4. Improved Performance and Memory Efficiency:
   • The representation is far less memory-intensive. For instance, the cloud dataset example achieves significant compression from 550.4MBs (voxel grid) to just 215KBs (Gaussian primitives).

Strong Numerical Results

One of the paper's standout results is the performance improvement:

• Memory Compression: The 3D Gaussian approach can represent complex scenes using significantly less memory.
• Speed: Achieving average framerates of 400-500 frames per second (FPS) with minimal loss in quality (just 2-3 dB PSNR in synthetic datasets).

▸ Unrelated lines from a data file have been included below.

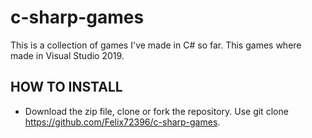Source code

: # c-sharp-games

This is a collection of games I've made in C# so far. This games where made in Visual Studio 2019.

## HOW TO INSTALL
- Download the zip file, clone or fork the repository. Use git clone https://github.com/Felix72396/c-sharp-games.
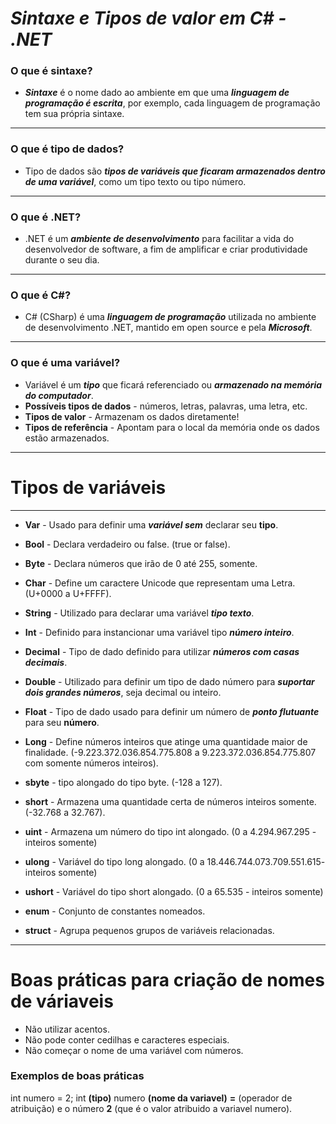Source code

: #  *Sintaxe e Tipos de valor em C# - .NET*

### O que é sintaxe?
- ***Sintaxe*** é o nome dado ao ambiente em que uma ***linguagem de programação é escrita***, por exemplo, cada linguagem de programação tem sua própria sintaxe.

---

### O que é tipo de dados?
- Tipo de dados são ***tipos de variáveis que ficaram armazenados dentro de uma variável***, como um tipo texto ou tipo número.

---

### O que é .NET?
- .NET é um ***ambiente de desenvolvimento*** para facilitar a vida do desenvolvedor de software, a fim de amplificar e criar produtividade durante o seu dia.

---

### O que é C#?
- C# (CSharp) é uma ***linguagem de programação*** utilizada no ambiente de desenvolvimento .NET, mantido em open source e pela ***Microsoft***.

---

### O que é uma variável?
- Variável é um ***tipo*** que ficará referenciado ou ***armazenado na memória do computador***.
- **Possíveis tipos de dados** - números, letras, palavras, uma letra, etc.
- **Tipos de valor** - Armazenam os dados diretamente!
- **Tipos de referência** - Apontam para o local da memória onde os dados estão armazenados.

---

# Tipos de variáveis
---
- **Var** - Usado para definir uma ***variável sem*** declarar seu **tipo**.

- **Bool** - Declara verdadeiro ou false. (true or false).

- **Byte** - Declara números que irão de 0 até 255, somente.

- **Char** - Define um caractere Unicode que representam uma Letra. (U+0000 a U+FFFF).

- **String** - Utilizado para declarar uma variável ***tipo texto***.

- **Int** - Definido para instancionar uma variável tipo ***número inteiro***.

- **Decimal** - Tipo de dado definido para utilizar ***números com casas decimais***.

- **Double** - Utilizado para definir um tipo de dado número para ***suportar dois grandes números***, seja decimal ou inteiro.

- **Float** - Tipo de dado usado para definir um número de ***ponto flutuante*** para seu **número**.

- **Long** - Define números inteiros que atinge uma quantidade maior de finalidade. (-9.223.372.036.854.775.808 a 9.223.372.036.854.775.807 com somente números inteiros).

- **sbyte** - tipo alongado do tipo byte. (-128 a 127).

- **short** - Armazena uma quantidade certa de números inteiros somente. (-32.768 a 32.767).

- **uint** - Armazena um número do tipo int alongado. (0 a 4.294.967.295 - inteiros somente) 

- **ulong** - Variável do tipo long alongado. (0 a 18.446.744.073.709.551.615- inteiros somente)

- **ushort** - Variável do tipo short alongado. (0 a 65.535 - inteiros somente)

- **enum** - Conjunto de constantes nomeados.

- **struct** - Agrupa pequenos grupos de variáveis relacionadas.

--- 

# Boas práticas para criação de nomes de váriaveis

- Não utilizar acentos.
- Não pode conter cedilhas e caracteres especiais.
- Não começar o nome de uma variável com números.

### Exemplos de boas práticas

int numero = 2;
int **(tipo)** numero **(nome da variavel)** **=** (operador de atribuição) e o número **2** (que é o valor atribuido a variavel numero).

Practical and Theoretical Implications

Practical Implications:

• Real-Time Applications: With the drastic reduction in memory and increased rendering speed, this method is particularly compelling for real-time applications, such as virtual reality and interactive graphics.
• Production Pipelines: The approach simplifies the data handling in production environments, reducing storage and computational costs.

Theoretical Implications:

• Extension to Other Kernels: Although this paper focuses on Gaussian kernels, the authors hint at the potential to use other kernel types, which may further generalize and optimize performance.
• Future Algorithms: This opens up new avenues for both the forward and inverse rendering algorithms to better handle complex lighting scenarios.

Future Directions

1. Exploring Other Kernels: There's potential for other types of kernels that could provide even better performance or compactness.
2. Handling Anisotropic and Correlated Media: Generalizing the current framework to more complex media types.
3. Level-of-Detail Representations: A promising application for the film and gaming industry, where different levels of detail are often needed.

Conclusion

This paper provides a novel method for modeling and rendering volumetric media, showing significant improvements over traditional grid-based approaches. Through volumetric primitives, particularly 3D Gaussians, the research demonstrates not only a memory-efficient representation but also faster rendering, making it highly suitable for real-time applications and scalable production environments. Future work on this framework could further extend its capabilities and efficiency.